L'analisi delle sequenze note (>300) dimostra che la divergenza è stata fondamentalmente vincolata dalla necessità di conservare quasi del tutto l'idrofobicità dei residui presenti dentro la matrice globinica e necessari a proteggere l'eme dal contatto con l'acqua e dunque a stabilizzare la forma ossigenata. I cambiamenti sulla superficie, invece, sono stati frequenti e si mostrano con una molteplicità di strutture quaternarie, come alcune di quelle caratteristiche delle emoglobine degli invertebrati e che tuttavia mantengono perfettamente la capacità di legare l'O2 in modo cooperativo. Se poi si paragonano i membri della famiglia delle globine limitandosi a quelle dei Vertebrati, il numero dei residui che risultano invarianti è relativamente alto. Per la precisione, sono 27 questi amminoacidi nelle subunità α e 18 nelle β (un calcolo questo basato su 32 specie diverse), la massima parte dei quali localizzati in posizioni fondamentali per un efficiente trasporto dell'O2: 14 si trovano nell'intorno degli emi; 16 nelle superfici di contatto che governano il meccanismo allosterico (α1β2 e α2β1); 8 all'interno della matrice proteica o nelle interfacce α1β1 e α2β2.

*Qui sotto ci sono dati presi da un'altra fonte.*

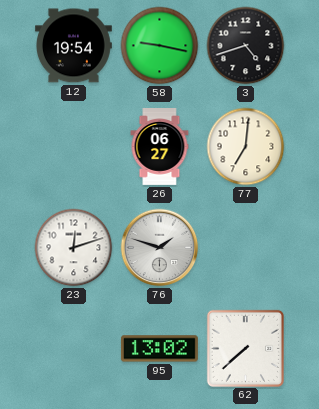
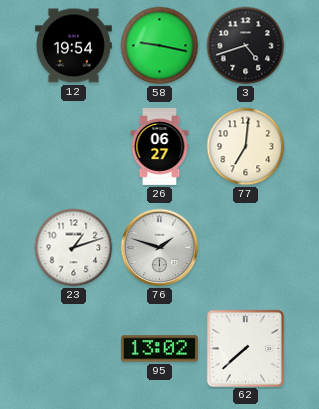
23: 12:12 -> 1:12
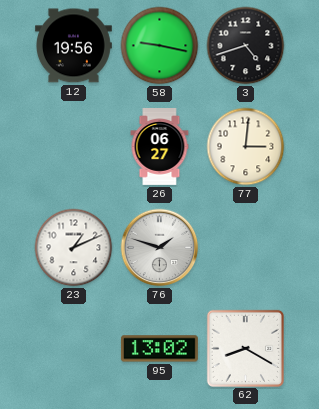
12: 19:54 -> 19:56
77: 7:01 -> 3:01
23: 1:12 -> 1:11
62: 7:38 -> 8:20
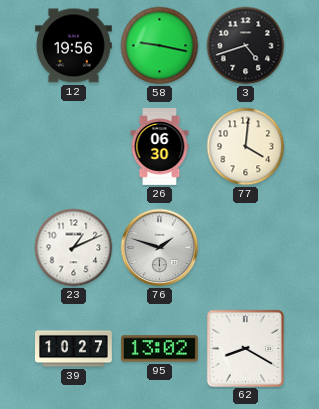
26: 06:27 -> 06:30
77: 3:01 -> 4:01
39: none -> 10:27
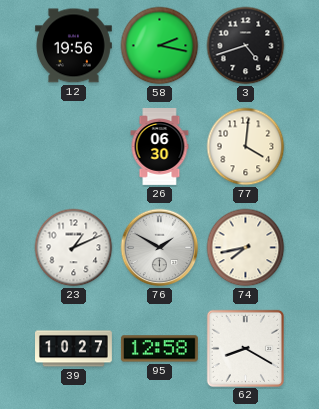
58: 9:17 -> 2:17
76: 1:48 -> 1:50
74: none -> 7:43
95: 13:02 -> 12:58
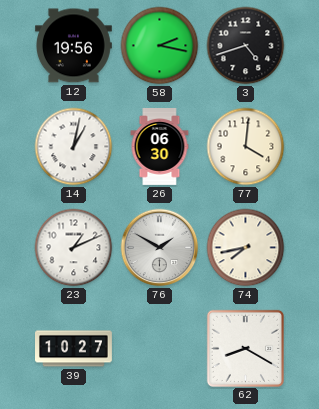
14: none -> 1:02
95: 12:58 -> none
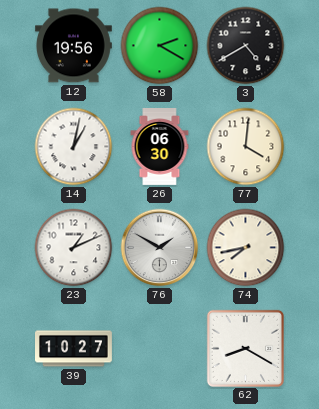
58: 2:17 -> 2:20
3: 4:42 -> 4:40
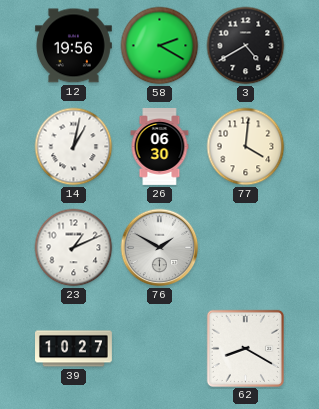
74: 7:43 -> none
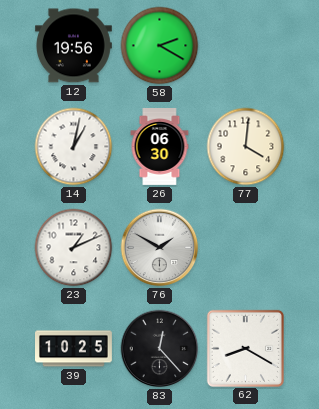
3: 4:40 -> none
39: 10:27 -> 10:25
83: none -> 12:23
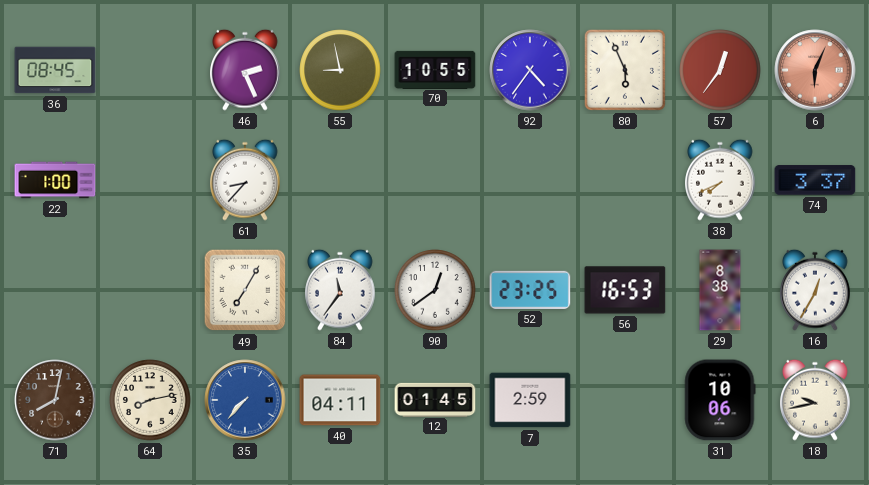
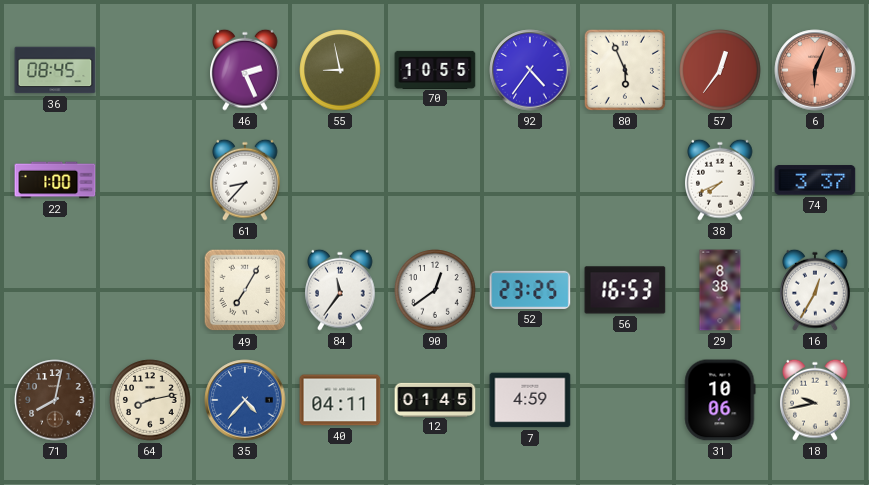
35: 7:37 -> 4:37
7: 2:59 -> 4:59
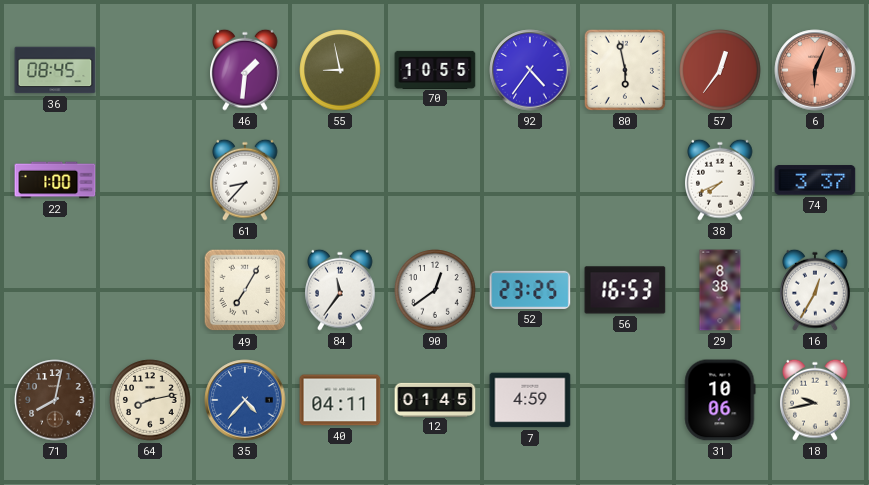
46: 2:26 -> 1:31
80: 5:56 -> 5:58
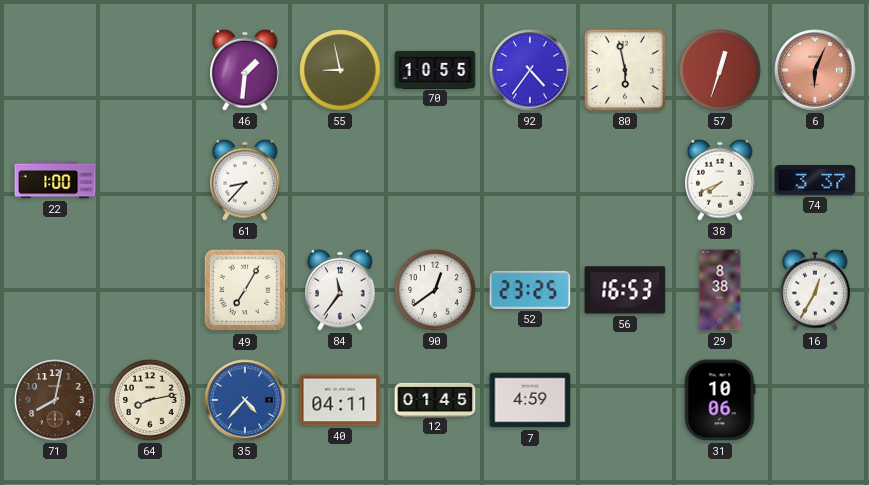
36: 08:45 -> none
57: 12:36 -> 12:33
18: 9:43 -> none
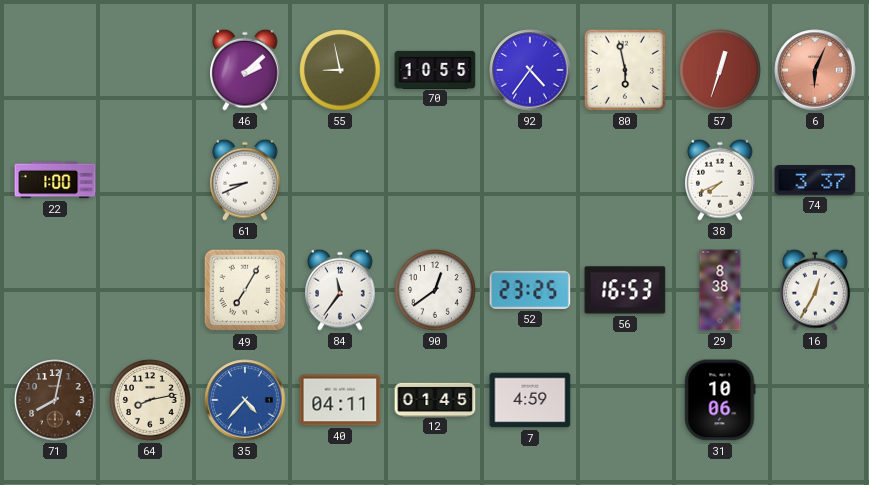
46: 1:31 -> 2:08
61: 8:37 -> 8:41
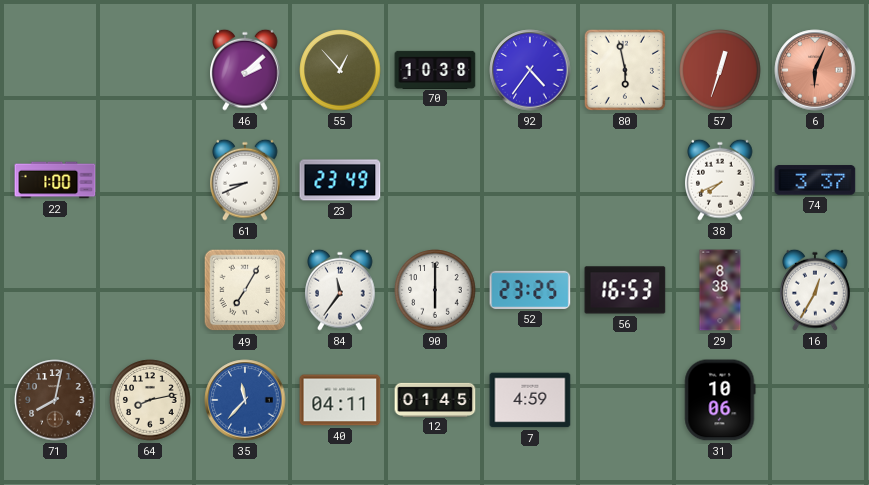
55: 8:58 -> 12:53
70: 10:55 -> 10:38
23: none -> 23:49
90: 12:39 -> 6:00
35: 4:37 -> 11:37
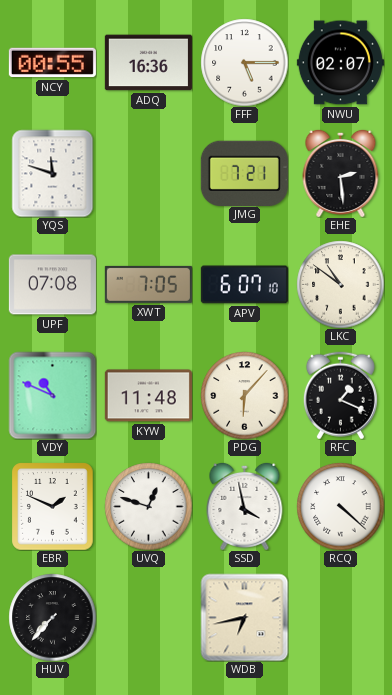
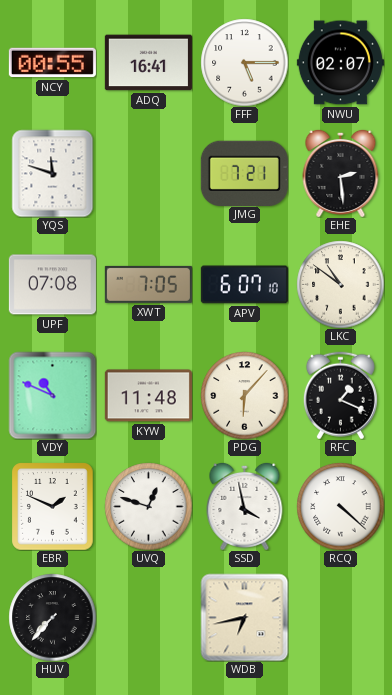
ADQ: 16:36 -> 16:41
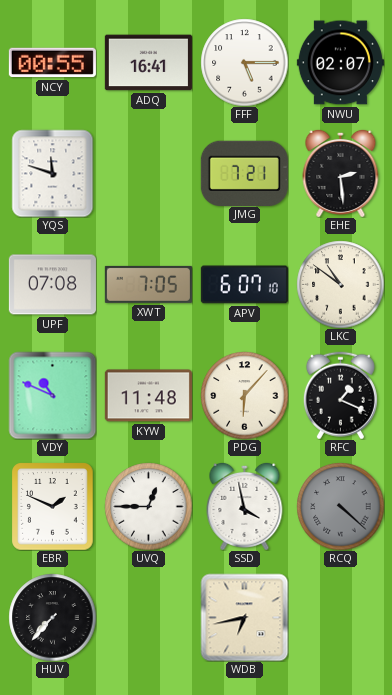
UVQ: 12:48 -> 12:45
RCQ dial: white -> grey
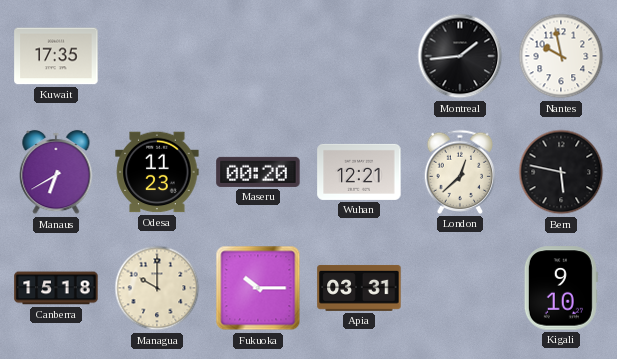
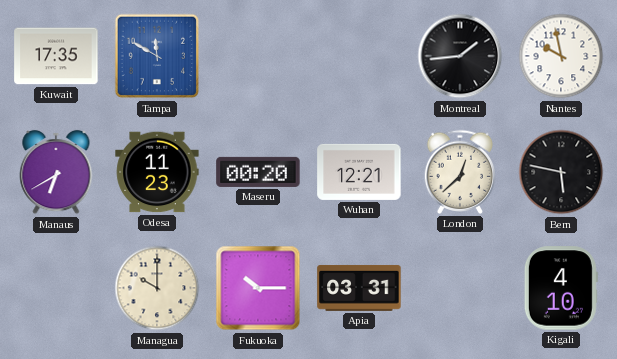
Tampa: none -> 11:50
Canberra: 15:18 -> none
Kigali: 9:10 -> 4:10
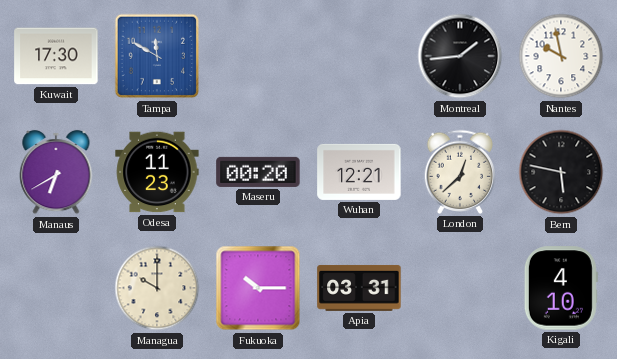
Kuwait: 17:35 -> 17:30
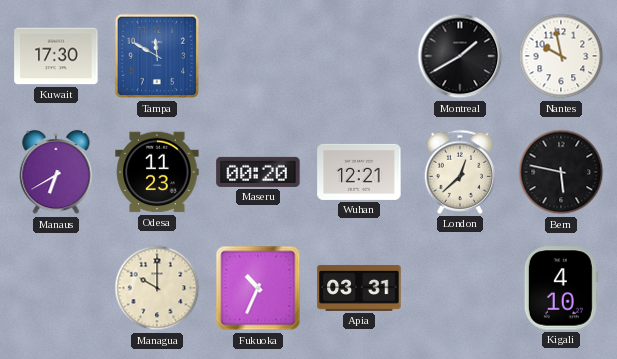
Montreal: 1:44 -> 1:40
Fukuoka: 10:15 -> 10:34
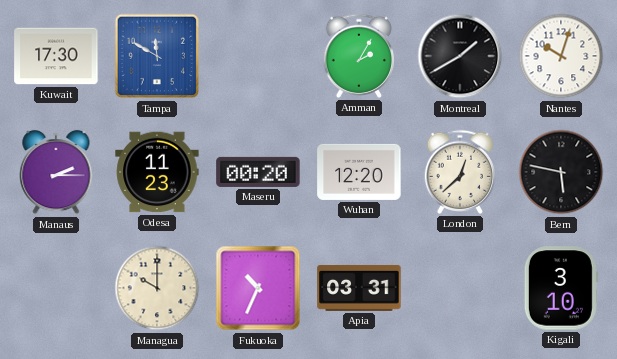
Amman: none -> 2:05
Nantes: 9:58 -> 10:03
Manaus: 6:40 -> 2:15
Wuhan: 12:21 -> 12:20
Kigali: 4:10 -> 3:10
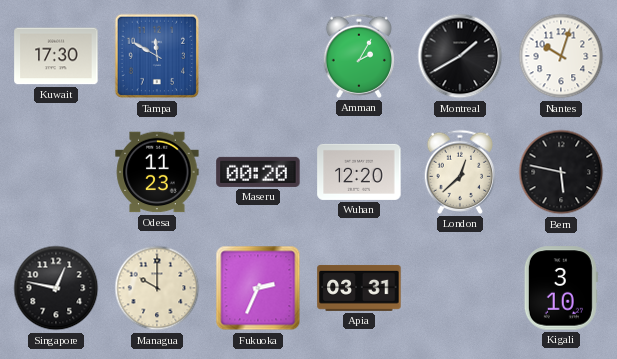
Manaus: 2:15 -> none
Singapore: none -> 12:47
Fukuoka: 10:34 -> 2:34
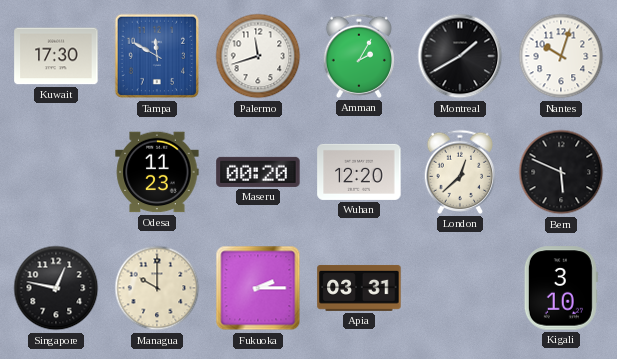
Palermo: none -> 11:42
Bern: 5:47 -> 5:49
Fukuoka: 2:34 -> 2:15
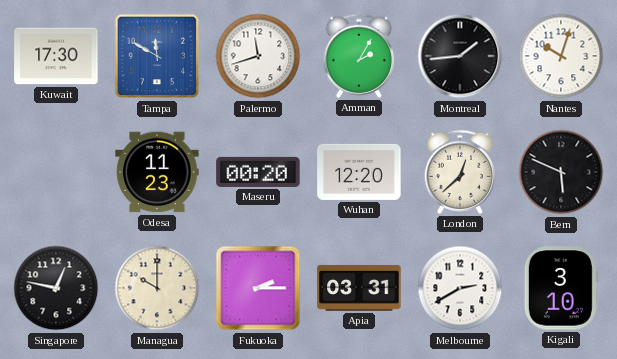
Montreal: 1:40 -> 1:44
Melbourne: none -> 2:40
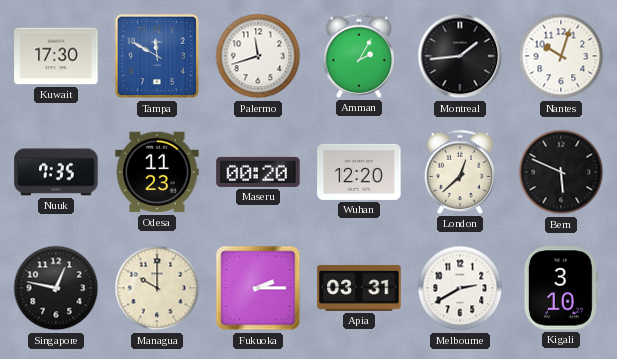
Nuuk: none -> 7:35
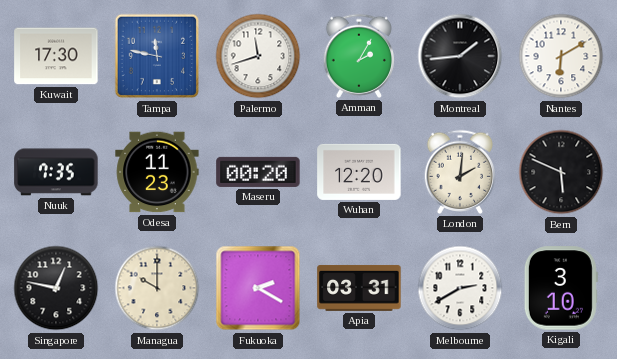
Tampa: 11:50 -> 11:47
Nantes: 10:03 -> 6:10
London: 12:38 -> 2:01
Fukuoka: 2:15 -> 2:20
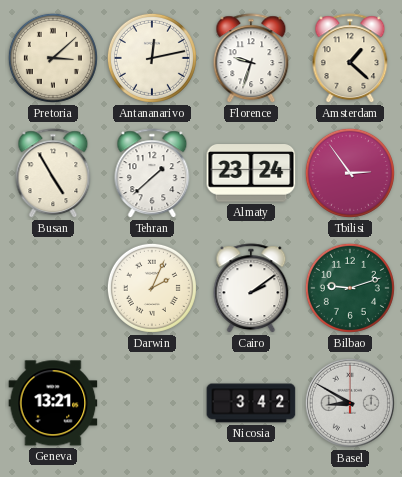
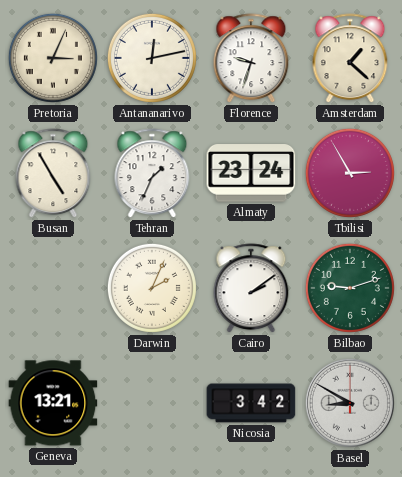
Pretoria: 3:08 -> 3:04
Tehran: 1:38 -> 1:34
Tbilisi: 2:54 -> 2:55
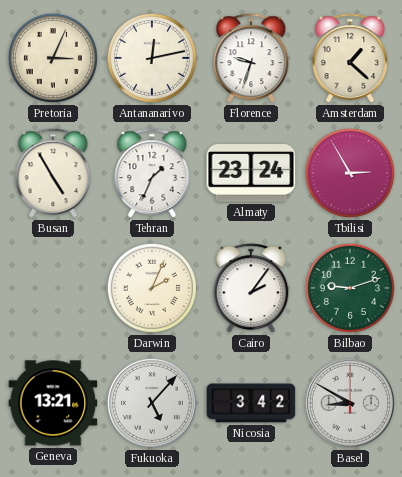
Cairo: 2:09 -> 2:06
Fukuoka: none -> 5:07
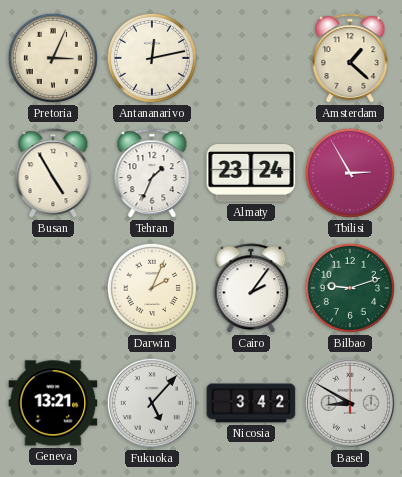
Florence: 9:33 -> none
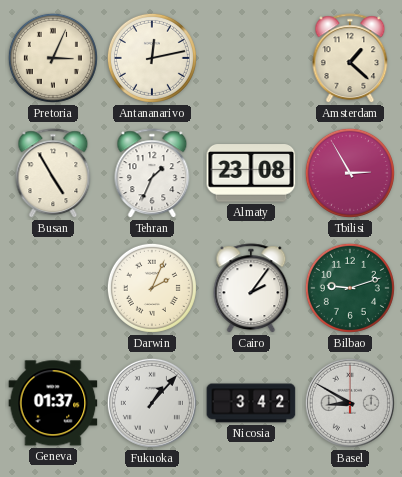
Almaty: 23:24 -> 23:08
Geneva: 13:21 -> 01:37
Fukuoka: 5:07 -> 1:07
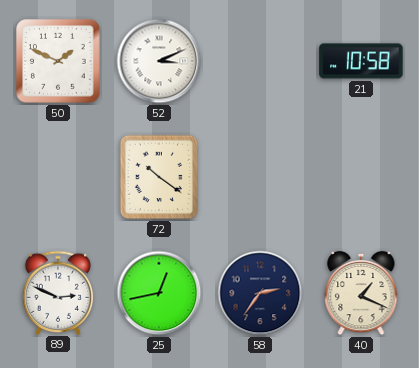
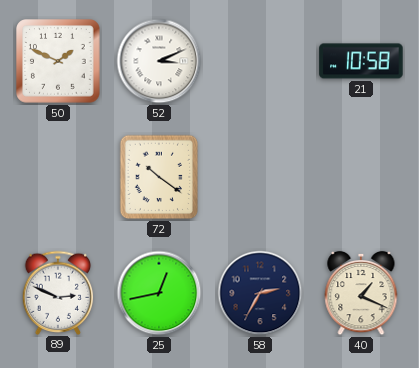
58: 2:36 -> 2:35
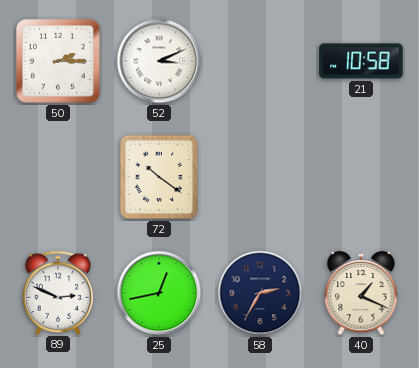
50: 1:49 -> 2:15
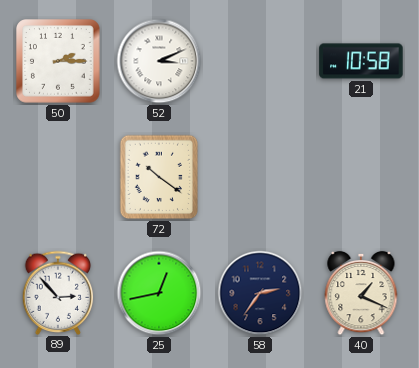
89: 2:49 -> 2:53
58: 2:35 -> 2:36
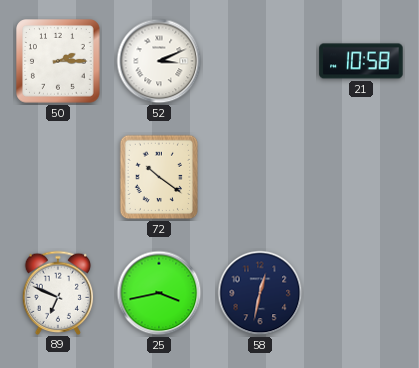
89: 2:53 -> 6:49
25: 12:43 -> 3:43
58: 2:36 -> 12:32
40: 1:19 -> none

È stato stimato infine che i cambiamenti del gene originario dell'emoglobina si siano accumulati a una velocità media di un residuo per subunità α o β ogni 2-3 milioni di anni. Tale affermazione è perfettamente congrua con l'osservazione che nelle catene β vi sono 8 differenze tra Homo sapiens e Macaca, 24 tra uomo e mucca, 45 tra uomo e gallina, 91 tra uomo e squalo e che le catene α umane sono identiche a quelle dello scimpanzé, ma presentano 18 differenti amminoacidi su 141 nel cavallo, 35 nella gallina, 62 nel tritone (un anfibio), 68 in un pesce con lische (la carpa) e 79 nello squalo.